ZEBOV and Marburg virus were identified in African fruit bat species [19
]. More recently, Marburg virus was successfully isolated from a fruit bat, Rousettus aegyptiacus
], suggesting that fruit bats are reservoir animals of filoviruses. In the Philippines, we have recently demonstrated that an Asian fruit bat, Rousettus amplexicaudatus,
has antibodies to REBOV [22
]. Since the REBOV genome has not yet been detected in the bat, conclusive evidence that the bat species is a reservoir, or one of the reservoir animals, of REBOV is not available. Nevertheless, it is possible that REBOV was transmitted to swine from these bats since these bats inhabit many areas of the country, including the regions around the affected facilities both in Pangasinan and Bulacan.

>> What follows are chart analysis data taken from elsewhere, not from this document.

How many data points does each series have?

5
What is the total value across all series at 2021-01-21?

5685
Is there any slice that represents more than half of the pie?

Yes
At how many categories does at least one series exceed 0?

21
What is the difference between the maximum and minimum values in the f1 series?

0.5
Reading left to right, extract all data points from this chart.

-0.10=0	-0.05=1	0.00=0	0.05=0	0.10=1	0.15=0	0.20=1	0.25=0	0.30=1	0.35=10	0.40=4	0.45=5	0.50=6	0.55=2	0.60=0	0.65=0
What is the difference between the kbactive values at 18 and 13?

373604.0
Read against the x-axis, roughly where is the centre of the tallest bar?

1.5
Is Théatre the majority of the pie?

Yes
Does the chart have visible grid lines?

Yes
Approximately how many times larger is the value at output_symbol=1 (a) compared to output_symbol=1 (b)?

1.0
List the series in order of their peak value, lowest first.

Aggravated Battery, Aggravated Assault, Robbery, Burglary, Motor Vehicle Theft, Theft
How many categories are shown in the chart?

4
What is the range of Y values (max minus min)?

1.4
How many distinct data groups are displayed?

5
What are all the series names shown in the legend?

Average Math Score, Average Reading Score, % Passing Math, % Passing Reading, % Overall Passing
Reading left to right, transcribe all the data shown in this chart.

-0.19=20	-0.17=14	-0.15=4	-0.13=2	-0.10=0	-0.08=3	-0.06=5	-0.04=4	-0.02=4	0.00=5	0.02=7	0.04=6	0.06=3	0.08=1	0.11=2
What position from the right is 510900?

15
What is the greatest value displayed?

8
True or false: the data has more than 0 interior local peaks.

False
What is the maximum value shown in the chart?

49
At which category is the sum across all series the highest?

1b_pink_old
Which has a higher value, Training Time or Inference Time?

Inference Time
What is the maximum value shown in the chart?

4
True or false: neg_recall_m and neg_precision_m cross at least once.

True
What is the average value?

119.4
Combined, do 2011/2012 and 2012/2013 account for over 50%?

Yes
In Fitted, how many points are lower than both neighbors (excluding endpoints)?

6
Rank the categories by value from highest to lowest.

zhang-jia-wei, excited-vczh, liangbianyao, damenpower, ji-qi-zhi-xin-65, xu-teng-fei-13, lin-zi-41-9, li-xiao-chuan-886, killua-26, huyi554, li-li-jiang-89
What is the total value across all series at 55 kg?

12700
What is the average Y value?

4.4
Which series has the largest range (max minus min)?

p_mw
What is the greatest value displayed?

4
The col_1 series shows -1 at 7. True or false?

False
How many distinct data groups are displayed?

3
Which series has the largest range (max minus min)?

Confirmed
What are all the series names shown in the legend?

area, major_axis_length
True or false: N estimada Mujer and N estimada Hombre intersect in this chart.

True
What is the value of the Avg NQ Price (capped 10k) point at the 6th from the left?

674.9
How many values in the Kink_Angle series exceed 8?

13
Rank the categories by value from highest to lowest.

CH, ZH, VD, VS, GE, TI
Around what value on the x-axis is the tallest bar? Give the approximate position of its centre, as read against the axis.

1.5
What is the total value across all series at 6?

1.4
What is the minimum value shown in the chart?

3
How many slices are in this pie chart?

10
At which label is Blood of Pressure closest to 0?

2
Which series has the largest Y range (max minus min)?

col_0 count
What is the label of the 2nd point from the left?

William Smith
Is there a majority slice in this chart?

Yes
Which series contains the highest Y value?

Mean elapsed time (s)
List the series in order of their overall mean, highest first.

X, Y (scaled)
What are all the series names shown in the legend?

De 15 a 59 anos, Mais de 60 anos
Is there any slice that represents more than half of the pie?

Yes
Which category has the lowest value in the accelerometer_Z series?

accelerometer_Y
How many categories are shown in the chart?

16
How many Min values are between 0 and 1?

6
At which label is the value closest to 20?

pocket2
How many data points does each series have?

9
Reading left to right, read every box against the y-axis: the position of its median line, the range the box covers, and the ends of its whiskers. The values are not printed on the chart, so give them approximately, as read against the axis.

In this study, we have aimed to clarify how REBOV infection was spread among swine during the REBOV epizootics. We have tested 215 swine sera collected from the REBOV affected farms using IFA and IgG-ELISA specific for REBOV-NP and -GP, and NT. NT is the gold standard of serological assay in many virus infections. However, since REBOV needs to be cultured in high-containment laboratories, we performed an alternative NT using the VSV-pseudotype bearing REBOV-GP. This avoided the use of infectious REBOV, enabling the work to be carried out at low containment. Previously it has been shown that VSV-pseudotype bearing ebolavirus GP mimicks ebolavirus infection [23
], Approxymately 70% of the swine sera from REBOV affected farms were REBOV antibody positive. This indicated that swine are susceptible to REBOV infection. Unfortunately, we could not analyze the IgM antibody responses in swine, since after the sera were heat inactivated the gamma globulin fractions were precipitated with ammonium sulfate, and reconstituted in PBS prior to be testing. An indication of the IgM responses to REBOV would have provided evidence of a recent infection. Thus, it is still unclear if REBOV infection was spread during epizootics or whether a population of the animals in the farms was infected with REBOV prior to the epizootics. The swine not associated with the epizootics, in Tarlac, are considered to be free from REBOV infection. These samples were collected in 2010, over 2
years after the epizootic, and from animals born after the epizootic. Moreover, we could not analyze the swine specimens near the affected farms in 2008. Thus, in this study, it is not clear if REBOV infection in 2008 was limited in the affected farms. Further study is necessary to conclude if the swine population in the Philippines is generally free from REBOV infection.
Recently, it has been shown that the experimental infection of swine with REBOV alone resulted in subclinical infection with rapid clearance of the virus [24
]. Alternatively, ZEBOV has been shown to replicate to high titers in experimentally infected swine and to cause severe lung pathology resulting in transmission of the virus to naïve animals [25
]. Thus, swine has been shown experimentally to be highly susceptible to ZEBOV infection. Furthermore, some amino acid mutations in NP and/or VP24 in ZEBOV resulted in adaptation of the virus to guinea pigs and mice [26
]. Thus, we cannot rule out the possibility that mutations introduced in the REBOV genome during serial transmission in swine will result in adaptation of the virus to swine in future. In this regard, a regular serological survey of REBOV infection in swine in the Philippines is desirable. The serodiagnosis systems presented in this study might be useful for such a survey.